I have a script that finds test names and is widely used in our company. It operates on the command line like so:
find_test.py --type <type> --name <testname>
Inside the script is the equivalent of:
import argparse
parser = argparse.ArgumentParser(description='Get Test Path')
parser.add_argument('--type', dest='TYPE', type=str, default=None, help="TYPE [REQUIRED]")
parser.add_argument('--name', dest='test_name', type=str, default=None, help="Test Name (Slow)")
parser.add_argument('--id', dest='test_id', type=str, default=None, help="Test ID (Fast)")
parser.add_argument('--normalise', dest='normalise', action="store_true", default=False, help="Replace '/' with '.' in Test Name")
args = parser.parse_args()
(Not sure what all these arguments do, I personally only use the first two). These lines are then proceeded by the code that uses these arguments.
I want to refactor this script so I can import it as a module, but also preserve its command line functionality - since lots of people use this script and it is also called in some of our csh scripts.

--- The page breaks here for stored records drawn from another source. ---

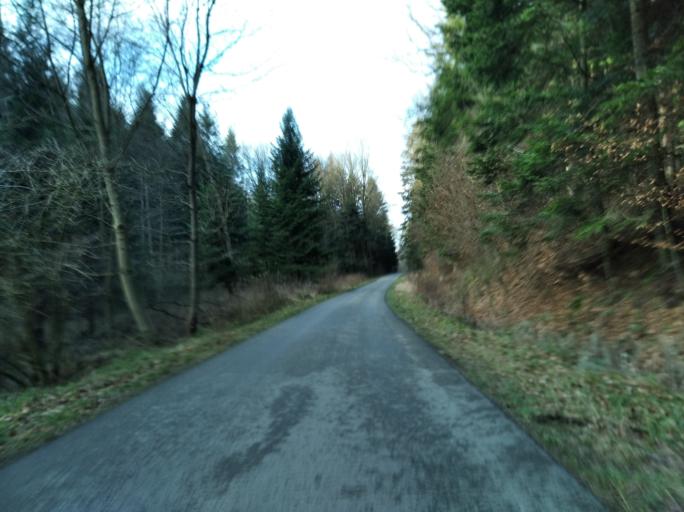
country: PL
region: Subcarpathian Voivodeship
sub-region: Powiat strzyzowski
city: Konieczkowa
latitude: 49.8263
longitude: 21.9428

I have refactored it so far, like so:
def _main():
<all the former code that was in find_test.py>
if __name__ == "__main__":
_main()
And this still runs fine from the command line. But I don't know how then in my parent script I pass arguments with the relevant switches into this.
How do I refactor this further and then call it in parent script?
Is this possible?
I'd also rather not use docopts which i've read is the new argparse unless necessary - i.e. can't be done with argparse, since it's not installed company wide and this can be an arduous procedure.
You shouldn't just move all the code directly into a function; that doesn't help at all.
What you should do is move the code that needs to run whatever happens into a function. (And since it is the external interface, it should not begin with _.) The code that only needs to run from the command line - ie the parser stuff - should stay in the __name__ == '__main__' block, and it should pass its results to main().
So:
def main(TYPE, test_name, test_id=None, normalise=False):
# ... body of script...
if __name__ == "__main__":
parser = ...
...
args = parser.parse_args()
main(**vars(args))
(And docopt isn't the new anything; it's an external library which some people like.)